[Saved entries]
%%

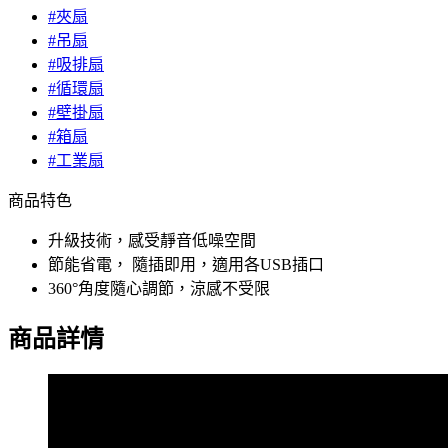
#夾扇
#吊扇
#吸排扇
#循環扇
#壁掛扇
#箱扇
#工業扇
商品特色
升級技術，感受靜音低噪空間
節能省電， 隨插即用，適用各USB插口
360°角度隨心調節，涼感不受限
商品詳情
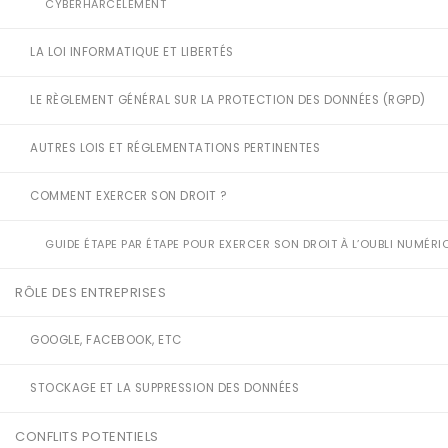
CYBERHARCÈLEMENT
LA LOI INFORMATIQUE ET LIBERTÉS
LE RÈGLEMENT GÉNÉRAL SUR LA PROTECTION DES DONNÉES (RGPD)
AUTRES LOIS ET RÉGLEMENTATIONS PERTINENTES
COMMENT EXERCER SON DROIT ?
GUIDE ÉTAPE PAR ÉTAPE POUR EXERCER SON DROIT À L’OUBLI NUMÉRI
RÔLE DES ENTREPRISES
GOOGLE, FACEBOOK, ETC
STOCKAGE ET LA SUPPRESSION DES DONNÉES
CONFLITS POTENTIELS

%%

== Task directions ==
Repeat the lines above exactly, and keep every picture out.

== Solution for this exercise ==
#夾扇
#吊扇
#吸排扇
#循環扇
#壁掛扇
#箱扇
#工業扇
商品特色
升級技術，感受靜音低噪空間
節能省電， 隨插即用，適用各USB插口
360°角度隨心調節，涼感不受限
商品詳情
CYBERHARCÈLEMENT
LA LOI INFORMATIQUE ET LIBERTÉS
LE RÈGLEMENT GÉNÉRAL SUR LA PROTECTION DES DONNÉES (RGPD)
AUTRES LOIS ET RÉGLEMENTATIONS PERTINENTES
COMMENT EXERCER SON DROIT ?
GUIDE ÉTAPE PAR ÉTAPE POUR EXERCER SON DROIT À L’OUBLI NUMÉRI
RÔLE DES ENTREPRISES
GOOGLE, FACEBOOK, ETC
STOCKAGE ET LA SUPPRESSION DES DONNÉES
CONFLITS POTENTIELS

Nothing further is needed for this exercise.